Dolar/TL, ABD-Türkiye ilişkilerine yönelik endişeler ve Türkiye ekonomisine yönelik devam eden risklerin etkisiyle 8.30’un üzerinde baskı altında. Benzer para birimleri dolar karşısında yatay ya da sınırlı değer kazancı ile seyrederken TL yüzde 1.5’e yakın değer kaybediyor. İşlemciler ABD ile ilişkilerde daha hızlı bir bozulma riskine dikkat çekiyor. Ayrıca işlemciler TL’nin yeniden değer kaybetmesinin enflasyonda getireceği yeni yükselişler ve olası yeni faiz artışı ihtiyacının karşılanmayacağı beklentisinin endişelerin daha da artmasına neden olduğunu belirtiyorlar.

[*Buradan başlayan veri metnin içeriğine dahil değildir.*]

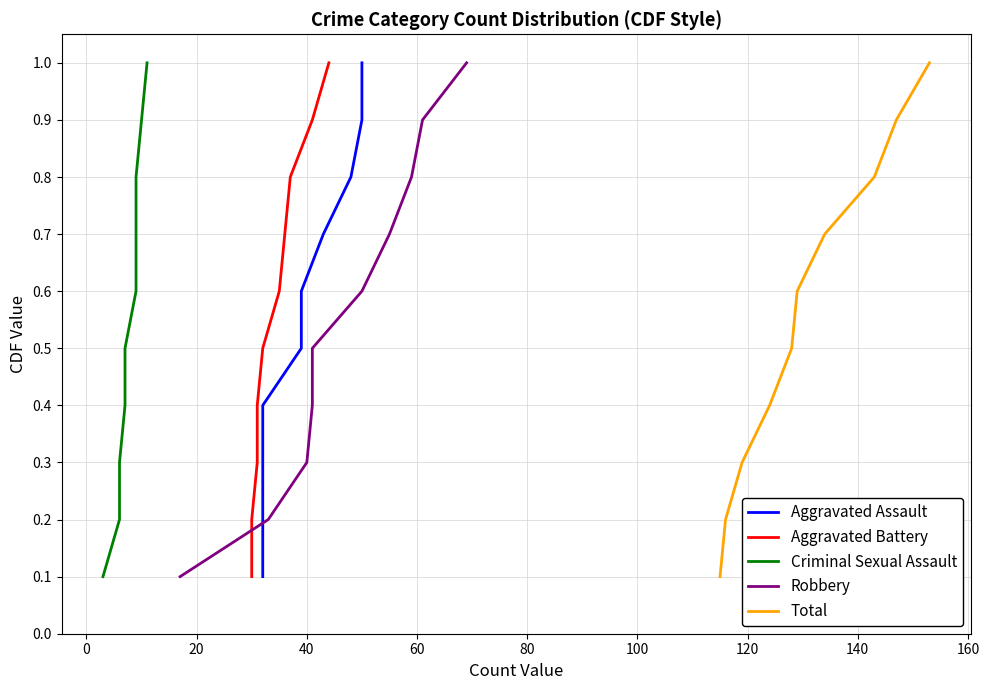

How many lines are shown in the chart?

5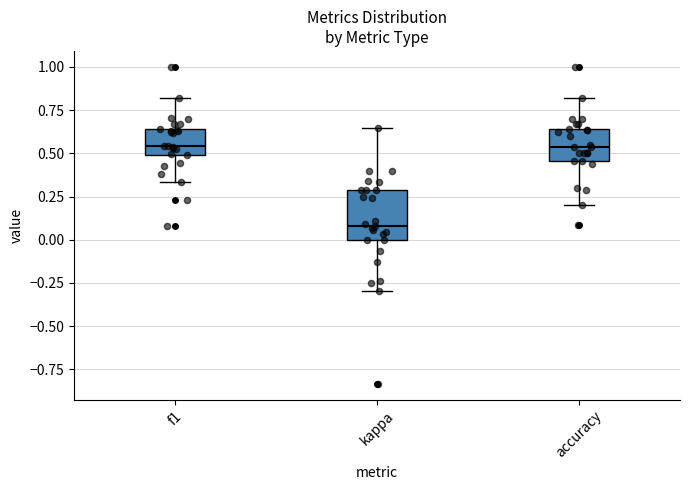

Comparing the boxes themselves (not the whiskers), which one is the tallest?

kappa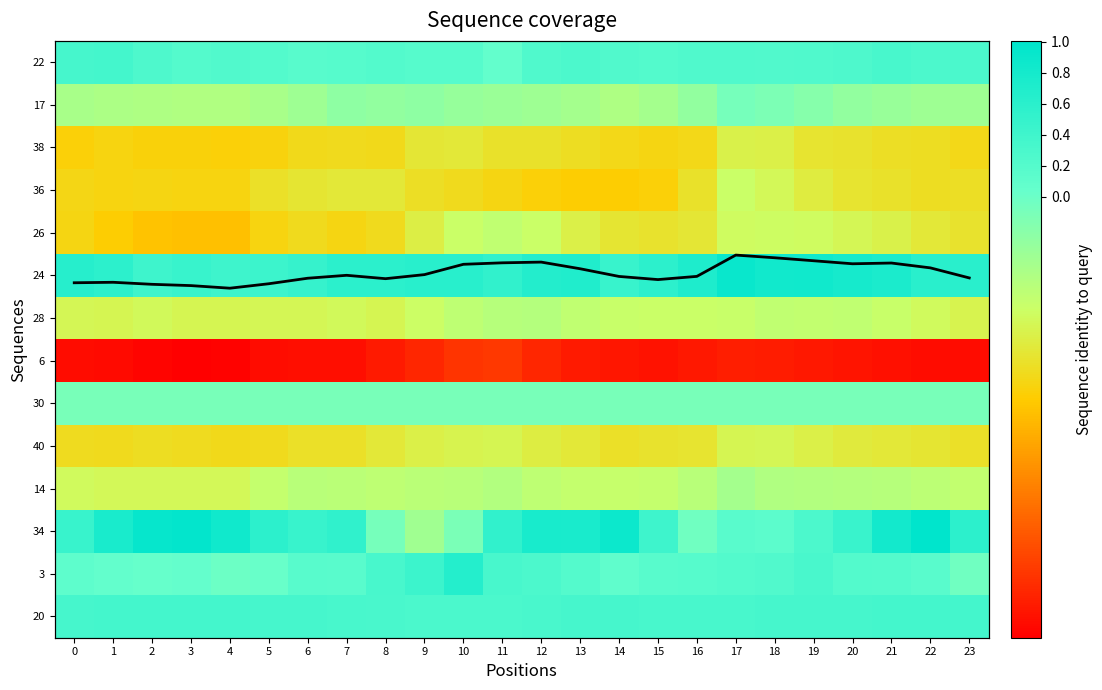

What is the sum of all 3 values?

4.5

TL’deki negatif ayrışmada dün de görülmüştü. Bankacılar son bir kaç haftadır küresel piyasalarda yaşanan riskli varlıklara yönelik iştahın artmasının TL’ye ilişkin risklerin önüne geçtiğini ancak bunun kalıcı olmayabileceğini söylemişlerdi. Dolar, ABD Hazine tahvil getirilerindeki gerilemenin ardından diğer para birimlerindeki getiri avantajının azalması nedeniyle son haftaların en düşük seviyelerine yakın seyrediyor.

Avrupa Merkez Bankası’nın (ECB) TSİ 14.45’te açıklayacağı para politikası kararı öncesinde gözler euroya çevrildi. Toplantı sonrasında ekonominin görünümü hakkında yapılabilecek pozitif bir değerlendirme ya da tahvil alım programının yavaşlatılacağına yönelik ipuçları euronun yukarı yönlü tırmanışa geçmesini sağlayabilir. Öte yandan Kanada Merkez Bankası dün tahvil alımlarını azaltıp faizleri 2022 sonunda artırmaya başlayabileceğini açıklayarak G7 ülkeleri içinde corona virüsünün ekonomik etkileriyle mücadele etmek için başlatılan imkanları geri çekmeye başlayan ilk ülke oldu. Küresel piyasalarda doların zayıf seyrine devam etmesi, önümüzdeki dönemde indirim beklentilerinin sürmesine rağmen yüzde 19 seviyesindeki politika faizi TL’yi destekleyen ana unsurlar olarak hala öne çıkıyor. Birçok yabancı bankanın dolar/TL beklentisi yıl sonuna doğru değer kayıplarının belirginleşeceği senaryo içeriyor. Beklentiler arasında dolar/TL için 9 hatta 10 seviyesine değer kaybı bulunuyor.

ABD İLE İLİŞKİLER SATIŞ BASKISINI TETİKLEDİ

ABD Başkanı Joe Biden’ın Birinci Dünya Savaşı sırasında yaşanan Ermeni olaylarını resmen soykırım olarak tanıması bekleniyor. Konuya yakın üç kaynağın verdiği bilgiye göre, Biden 1915 olaylarının anma günü olan 24 Nisan’da yapacağı açıklamada “soykırım” ifadesini kullanabilir. Biden yönetiminin Türkiye’nin tehcir olarak nitelediği olayları soykırım olarak tanıması her ne kadar sembolik olsa da, Ankara’da öfke yaratarak ikili Türkiye ilişkilerinin daha gerilmesine yol açabilir.